Bildnachweis Graphik und Fotografie Festsaal: Bach-Archiv Leipzig
Bildnachweis Fotografie von Hermann Walter: Stadtarchiv Leipzig
Das Stadtregiment bestand aus drei gleichen Ratskollegien, die gemäß der Ratsordnung aus jeweils zwölf Personen sowie einem auf Lebenszeit gewählten Bürgermeister bestehen sollten und sich jährlich in der Leitung abwechselten. Das jeweils regierende Gremium wurde als „Sitzender Rat“, die anderen beiden als „Ruhende Räte“ bezeichnet, die ebenfalls in die Verwaltungs- und Amtsgeschäfte eingebunden waren, namentlich in Stadt-, Handels-, Vormundschafts- und Landgericht. Die Zusammenkunft der drei Räte hieß Voller oder Gesamter Rat. Jeder der drei Räte wählte zwei Baumeister, die für das gesamte öffentliche Bauwesen und die Instandhaltung von Straßen und Plätzen wie auch der öffentlichen Einrichtungen zuständig waren. Bei Bedarf konnte der Enge Rat zusammentreten, der aus den drei Bürgermeistern mit zwei Konsulenten, den sechs Ratsbaumeistern und einem Syndikus sowie dem Oberstadtschreiber als Protokollant bestand. Zur Bachzeit fanden die Ratssitzungen täglich (außer samstags) zwischen 9 und 11 Uhr in der Ratsstube statt, wer unentschuldigt fehlte, musste 6 Groschen Strafe bezahlen. Die auf Lebenszeit gewählten Ratsherren waren überwiegend Kaufleute und Gelehrte, vor allem Juristen; Verstöße gegen die Schweigepflicht, Untreue oder Konkurs führten meist zu sofortigem Ausschluss.

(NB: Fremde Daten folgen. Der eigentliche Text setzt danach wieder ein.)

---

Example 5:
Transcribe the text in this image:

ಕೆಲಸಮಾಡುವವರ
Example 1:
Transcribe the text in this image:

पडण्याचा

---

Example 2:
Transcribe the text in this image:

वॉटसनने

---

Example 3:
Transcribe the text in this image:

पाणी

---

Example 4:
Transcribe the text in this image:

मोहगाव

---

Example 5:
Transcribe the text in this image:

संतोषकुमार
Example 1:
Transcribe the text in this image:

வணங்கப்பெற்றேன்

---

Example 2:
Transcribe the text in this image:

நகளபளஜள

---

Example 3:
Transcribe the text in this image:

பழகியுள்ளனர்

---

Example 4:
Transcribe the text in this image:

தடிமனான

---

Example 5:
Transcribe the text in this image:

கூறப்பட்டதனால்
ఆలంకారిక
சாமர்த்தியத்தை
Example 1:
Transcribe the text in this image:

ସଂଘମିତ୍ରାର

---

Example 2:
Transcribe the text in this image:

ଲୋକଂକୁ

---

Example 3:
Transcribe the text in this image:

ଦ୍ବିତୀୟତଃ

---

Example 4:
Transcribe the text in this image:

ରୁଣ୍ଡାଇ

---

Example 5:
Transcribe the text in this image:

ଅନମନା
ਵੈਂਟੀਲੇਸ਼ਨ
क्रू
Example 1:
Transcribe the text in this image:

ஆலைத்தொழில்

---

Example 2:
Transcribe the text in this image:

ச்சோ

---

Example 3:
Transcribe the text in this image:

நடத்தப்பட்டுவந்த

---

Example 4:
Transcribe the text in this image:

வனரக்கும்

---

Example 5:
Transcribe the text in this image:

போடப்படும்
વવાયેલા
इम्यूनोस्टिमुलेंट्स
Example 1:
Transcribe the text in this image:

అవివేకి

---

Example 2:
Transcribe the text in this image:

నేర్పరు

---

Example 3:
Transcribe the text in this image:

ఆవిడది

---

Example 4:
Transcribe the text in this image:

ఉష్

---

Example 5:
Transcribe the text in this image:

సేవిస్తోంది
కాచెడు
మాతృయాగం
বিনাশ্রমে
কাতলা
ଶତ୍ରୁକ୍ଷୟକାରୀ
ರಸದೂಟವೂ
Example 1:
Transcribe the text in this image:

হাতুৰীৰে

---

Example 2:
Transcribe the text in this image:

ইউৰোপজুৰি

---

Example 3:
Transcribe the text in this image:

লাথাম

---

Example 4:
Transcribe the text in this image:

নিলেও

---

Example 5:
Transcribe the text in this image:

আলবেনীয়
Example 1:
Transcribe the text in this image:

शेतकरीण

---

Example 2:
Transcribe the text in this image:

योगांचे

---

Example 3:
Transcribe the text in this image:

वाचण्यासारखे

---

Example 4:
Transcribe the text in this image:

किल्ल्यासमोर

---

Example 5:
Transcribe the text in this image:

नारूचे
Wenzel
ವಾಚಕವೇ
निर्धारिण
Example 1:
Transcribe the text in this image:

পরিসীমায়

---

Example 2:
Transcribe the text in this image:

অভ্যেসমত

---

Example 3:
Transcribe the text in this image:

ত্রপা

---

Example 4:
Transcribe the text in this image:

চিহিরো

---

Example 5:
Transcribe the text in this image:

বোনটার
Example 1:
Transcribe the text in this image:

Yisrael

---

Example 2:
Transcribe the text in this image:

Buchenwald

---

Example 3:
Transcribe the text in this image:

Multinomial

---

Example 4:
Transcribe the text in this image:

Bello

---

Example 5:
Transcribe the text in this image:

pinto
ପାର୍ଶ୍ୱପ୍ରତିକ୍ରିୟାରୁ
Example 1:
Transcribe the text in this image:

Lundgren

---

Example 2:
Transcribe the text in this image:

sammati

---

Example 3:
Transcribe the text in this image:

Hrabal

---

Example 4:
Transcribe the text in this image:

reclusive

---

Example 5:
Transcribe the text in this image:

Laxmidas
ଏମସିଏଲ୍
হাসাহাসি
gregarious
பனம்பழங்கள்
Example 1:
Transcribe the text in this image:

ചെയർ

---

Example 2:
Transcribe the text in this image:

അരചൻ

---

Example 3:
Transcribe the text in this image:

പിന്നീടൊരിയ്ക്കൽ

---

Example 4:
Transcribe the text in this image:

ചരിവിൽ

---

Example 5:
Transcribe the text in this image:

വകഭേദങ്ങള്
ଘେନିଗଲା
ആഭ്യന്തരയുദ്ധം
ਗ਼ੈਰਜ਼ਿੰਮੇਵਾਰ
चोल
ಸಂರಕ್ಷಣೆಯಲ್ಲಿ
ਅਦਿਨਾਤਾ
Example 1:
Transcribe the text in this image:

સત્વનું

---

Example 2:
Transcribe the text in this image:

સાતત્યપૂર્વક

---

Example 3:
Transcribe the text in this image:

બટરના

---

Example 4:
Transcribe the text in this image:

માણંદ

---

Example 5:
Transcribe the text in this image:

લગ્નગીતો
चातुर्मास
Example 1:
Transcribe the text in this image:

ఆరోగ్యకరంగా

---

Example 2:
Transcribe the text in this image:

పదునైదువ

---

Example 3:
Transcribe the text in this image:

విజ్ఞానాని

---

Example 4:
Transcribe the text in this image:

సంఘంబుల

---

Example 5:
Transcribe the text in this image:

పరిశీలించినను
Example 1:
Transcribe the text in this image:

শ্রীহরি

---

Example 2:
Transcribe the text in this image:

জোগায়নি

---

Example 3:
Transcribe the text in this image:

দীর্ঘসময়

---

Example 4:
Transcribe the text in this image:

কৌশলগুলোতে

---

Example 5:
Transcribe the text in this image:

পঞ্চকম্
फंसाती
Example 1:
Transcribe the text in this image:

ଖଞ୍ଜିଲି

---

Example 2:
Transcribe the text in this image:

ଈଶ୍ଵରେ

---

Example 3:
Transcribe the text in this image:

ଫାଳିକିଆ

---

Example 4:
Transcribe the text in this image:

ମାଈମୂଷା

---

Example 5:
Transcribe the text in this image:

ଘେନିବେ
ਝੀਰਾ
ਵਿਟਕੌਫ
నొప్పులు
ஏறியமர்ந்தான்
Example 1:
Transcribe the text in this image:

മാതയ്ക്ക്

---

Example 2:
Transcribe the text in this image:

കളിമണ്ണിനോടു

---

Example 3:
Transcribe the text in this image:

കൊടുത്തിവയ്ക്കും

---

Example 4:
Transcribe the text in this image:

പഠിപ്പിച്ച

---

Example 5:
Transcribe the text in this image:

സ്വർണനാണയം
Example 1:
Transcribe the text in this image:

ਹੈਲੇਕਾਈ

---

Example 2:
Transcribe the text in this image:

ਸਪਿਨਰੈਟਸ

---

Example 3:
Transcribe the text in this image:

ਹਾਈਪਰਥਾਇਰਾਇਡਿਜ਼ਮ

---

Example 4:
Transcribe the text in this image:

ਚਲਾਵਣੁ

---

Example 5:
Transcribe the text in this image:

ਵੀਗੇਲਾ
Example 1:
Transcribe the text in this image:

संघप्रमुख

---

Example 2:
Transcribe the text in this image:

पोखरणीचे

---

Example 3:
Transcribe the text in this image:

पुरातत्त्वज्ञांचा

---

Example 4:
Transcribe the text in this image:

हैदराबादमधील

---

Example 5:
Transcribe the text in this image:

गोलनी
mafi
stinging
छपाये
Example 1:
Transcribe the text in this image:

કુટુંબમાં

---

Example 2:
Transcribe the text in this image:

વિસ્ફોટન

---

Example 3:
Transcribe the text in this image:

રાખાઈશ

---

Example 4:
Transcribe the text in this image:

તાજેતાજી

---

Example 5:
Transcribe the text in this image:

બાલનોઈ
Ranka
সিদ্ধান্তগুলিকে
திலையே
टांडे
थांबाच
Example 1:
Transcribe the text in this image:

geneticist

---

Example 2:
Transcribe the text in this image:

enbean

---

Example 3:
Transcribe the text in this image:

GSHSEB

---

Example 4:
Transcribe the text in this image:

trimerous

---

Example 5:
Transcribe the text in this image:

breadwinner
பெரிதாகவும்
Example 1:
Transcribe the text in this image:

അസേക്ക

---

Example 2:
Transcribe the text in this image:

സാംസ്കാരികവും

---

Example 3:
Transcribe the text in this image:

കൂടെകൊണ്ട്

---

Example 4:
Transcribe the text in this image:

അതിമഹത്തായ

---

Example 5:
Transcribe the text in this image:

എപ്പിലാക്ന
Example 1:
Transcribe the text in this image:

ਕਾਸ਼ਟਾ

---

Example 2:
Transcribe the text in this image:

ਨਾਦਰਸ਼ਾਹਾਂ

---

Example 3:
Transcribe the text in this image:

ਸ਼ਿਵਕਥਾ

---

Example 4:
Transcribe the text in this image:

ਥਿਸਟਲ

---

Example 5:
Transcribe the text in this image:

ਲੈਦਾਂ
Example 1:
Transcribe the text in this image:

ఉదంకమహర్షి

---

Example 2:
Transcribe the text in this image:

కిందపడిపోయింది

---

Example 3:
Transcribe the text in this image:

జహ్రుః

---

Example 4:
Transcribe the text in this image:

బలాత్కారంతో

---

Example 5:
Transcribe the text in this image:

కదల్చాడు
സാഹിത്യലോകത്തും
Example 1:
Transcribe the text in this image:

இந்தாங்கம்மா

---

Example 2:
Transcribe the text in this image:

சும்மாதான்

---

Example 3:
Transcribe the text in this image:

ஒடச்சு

Der feierliche Ratswechsel fand jährlich an Bartholomäi, dem 24. August, statt. Da der Kurfürst in Dresden die Personen zuvor bestätigen musste, fand die eigentlich Wahl (von der die Öffentlichkeit ausgeschlossen war) etwa eine Woche zuvor statt. Den Ratswechsel leitete der feierliche Eid auf die Dienstbibel in der Ratsstube ein, danach wurden öffentlich die Namen der neuen Räte und Bürgermeister verlesen und der Ratswechsel im großen Saal festlich begangen. Der Sitzende Rat wählte anschließend den regierenden Bürgermeister aus seinen Reihen, den die Bürger anerkennen mussten. Schließlich erklang in einem Festgottesdienst in der Nikolaikirche eine eigens komponierte Musik des Director Musices.
In der Ratsstube führte Bach im April 1723 die Verhandlungen zu seiner Anstellung als Thomaskantor und unterschrieb den provisorischen Vertrag (Dok I, Nr. 91). Für den Ratswechsel am 30. August 1723 komponierte er Preise, Jerusalem, den Herrn BWV 119, vermutlich für den Ratswechsel 1729 entstand Gott, man lobet dich in der Stille BWV 120, die er umgearbeitet um 1742 wiederaufführte. Für den 27. August 1731 komponierte er die Kantate Wir danken dir, Gott BWV 29 mit virtuosem Orgelpart, die er am 31. August 1739 und am 25. August 1749 jeweils in der Nikolaikirche wiederaufführte und Teile des Eingangschores in die h-Moll-Messe BWV 232 integrierte. Für den Ratswechsel am 26. August 1748 arbeitete er die zum 15. August 1723 entstandene Kantate Lobe den Herren, meine Seele BWV 69.1 um.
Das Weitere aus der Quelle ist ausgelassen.